3. The rectangular coordinates of a point are given. Find the polar coordinates of each point.
b. (0,3)
I figured out a, but I canNOT figure out b. Can someone please explain? :)I need to know how to do this for my final next week.
as usual,
r^2 = x^2+y^2
r%2 = 9
r=3
y/r = sinθ
3/3 = sinθ
θ = π/2
so, we get (3,π/2)
y/r!! That makes much more sense! Someone else had told me y/x, so that's why it didn't work. Thanks!

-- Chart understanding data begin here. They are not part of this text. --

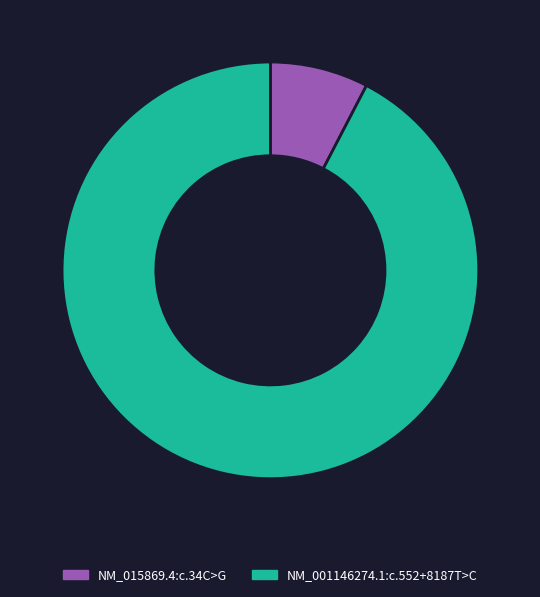

How many slices are in this pie chart?

2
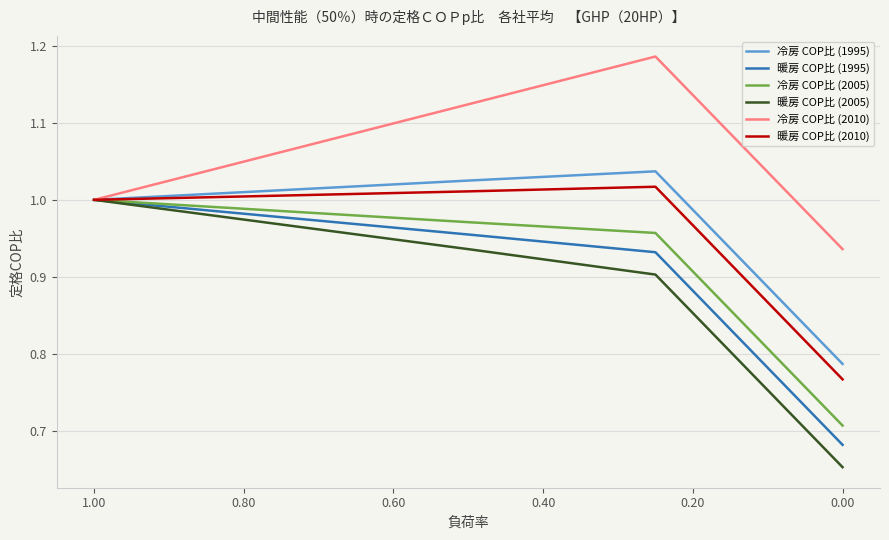

True or false: 冷房 COP比 (1995) and 冷房 COP比 (2010) intersect in this chart.

False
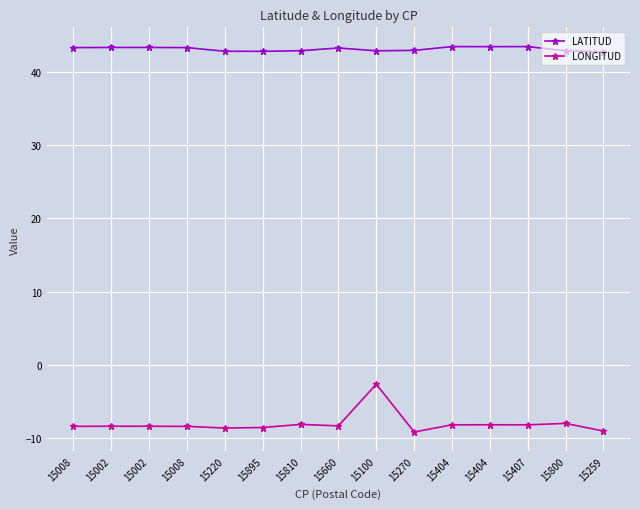

What are all the series names shown in the legend?

LATITUD, LONGITUD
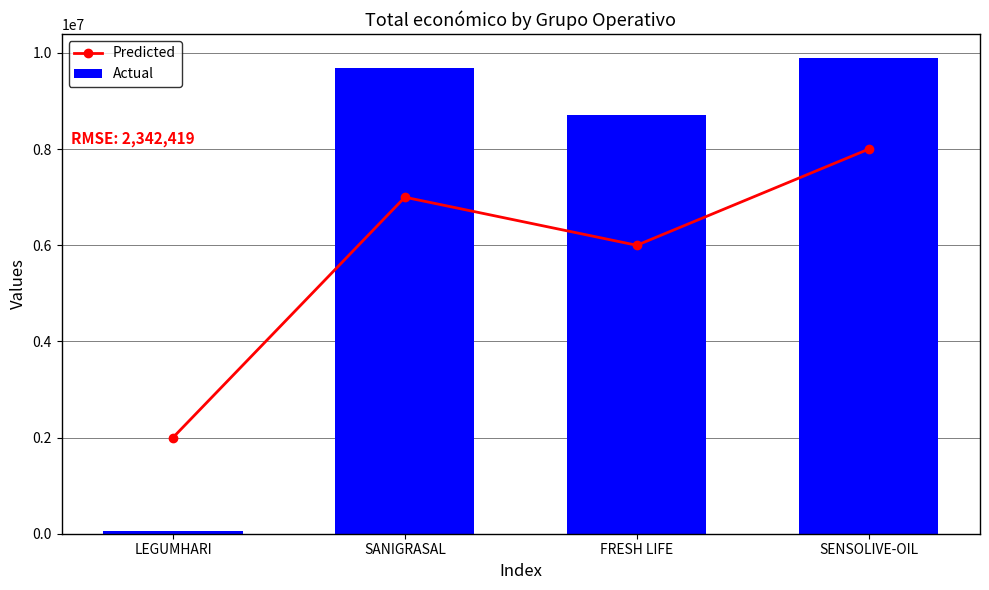

How many categories are shown in the chart?

4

To find the polar coordinates of a point given its rectangular coordinates, you can use the formulas:
r = √(x^2 + y^2), where r is the distance from the origin to the point, and
θ = arctan(y / x), where θ is the angle the line connecting the origin and the point makes with the positive x-axis.
Let's solve for point b with rectangular coordinates (0,3):
Step 1: Calculate the distance from the origin to the point.
r = √(0^2 + 3^2) = √(0 + 9) = √9 = 3
Step 2: Calculate the angle the line makes with the positive x-axis.
θ = arctan(3 / 0)
However, in this case, we encounter a problem. When x is equal to 0, we cannot compute the arctan(y / x) as it is undefined.
Therefore, we conclude that the point (0,3) has undefined polar coordinates since it lies on the y-axis and does not correspond to a unique angle.